Leaders across the political spectrum filled the front rows. President John Dramani Mahama and his wife, Lordina, sat alongside former presidents John Agyekum Kufuor and Nana Addo Dankwa Akufo-Addo and their spouses. Former vice-president Mahamudu Bawumia, diplomats, chiefs, clergy, party officials and ordinary citizens formed a vast circumference of mourners around the ceremonial square.
In his tribute, President Mahama called Agyeman-Rawlings “a hero who made the ultimate sacrifice in service to the nation,” praising her as a woman whose convictions “rarely bent to the pressures of political convenience.” He highlighted her founding of the 31st December Women’s Movement in 1982, noting how its literacy, early-childhood, health and economic programmes helped shift the national conversation on women’s rights and participation.

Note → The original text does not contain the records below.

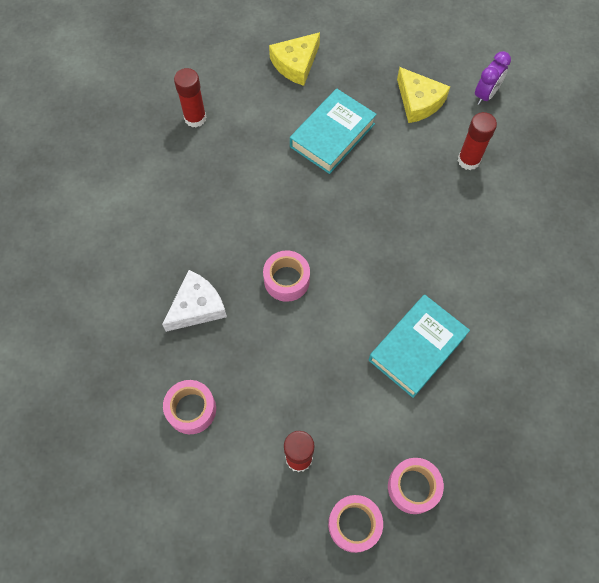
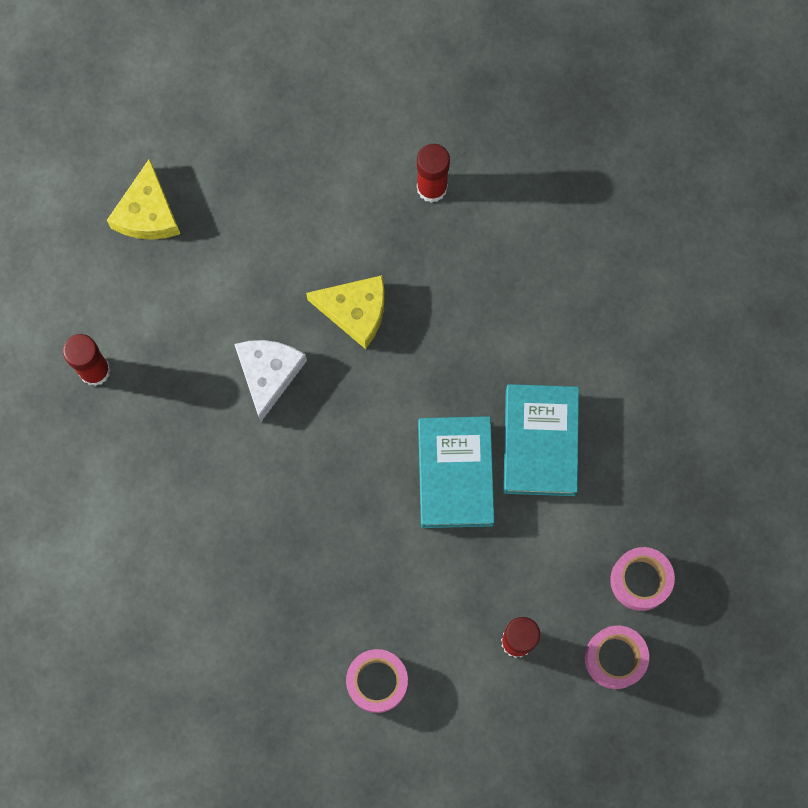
camera: 40 degrees left, 10 degrees up
white cheese [162,270,227,332] -> white cheese moved to [234,340,307,422]
pink tape [263,250,310,302] -> none
turquoise book [290,88,377,174] -> turquoise book moved to [418,416,494,528]
yellow cheese [397,67,450,123] -> yellow cheese moved to [306,275,385,349]
purple clock [475,51,511,105] -> none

Her son, Kimathi Agyeman-Rawlings, speaking for the family, described her as “a woman of action — strategic, loyal and unafraid.” He recalled her pivotal role not only as partner to Jerry John Rawlings, but as an adviser whose instincts and counsel “quietly shaped decisions that altered the country’s path.”
Those gathered were reminded that before she became a political force, she had been a student activist at KNUST, a young wife navigating the turbulence of the late 1970s, and later Ghana’s longest-serving First Lady. Her critics often saw her as uncompromising; her supporters described the same quality as courage — a refusal to retreat from the causes she believed in.
Mourners also heard glimpses of the private woman: her affection for children, her love of music and dance, her sharp humour, and her deep loyalty to family and friends. The emotional weight of these recollections drew tears from her children and grandchildren, rippling gently through the crowd.
Today’s ceremony followed a requiem mass held earlier in the week at the Accra Ridge Church. After the service at Black Star Square, the procession moved to the Chardo Military Cemetery, where she was buried near the grave of former UN Secretary-General Kofi Annan, a symbolic resting place for a figure many described as equally consequential in Ghana’s public life.
Agyeman-Rawlings died on 23 October at age 76. The government declared three days of national mourning, during which flags flew at half-mast and tributes poured in from women’s groups, political parties and community organisers across the country.
Her political journey — from First Lady to founder of the National Democratic Party — reflected the unusual arc of a woman determined to maintain her own voice, even when it placed her outside the mainstream of a party she once helped solidify.
As the final dirges faded and the cemetery gates closed, the sentiment among many in attendance was that her impact would endure. For women whose political paths she helped open, for rural communities her programmes once touched, and for the many who saw her as a symbol of resolve, Nana Konadu Agyeman-Rawlings leaves a legacy that will remain embedded in the country’s public memory.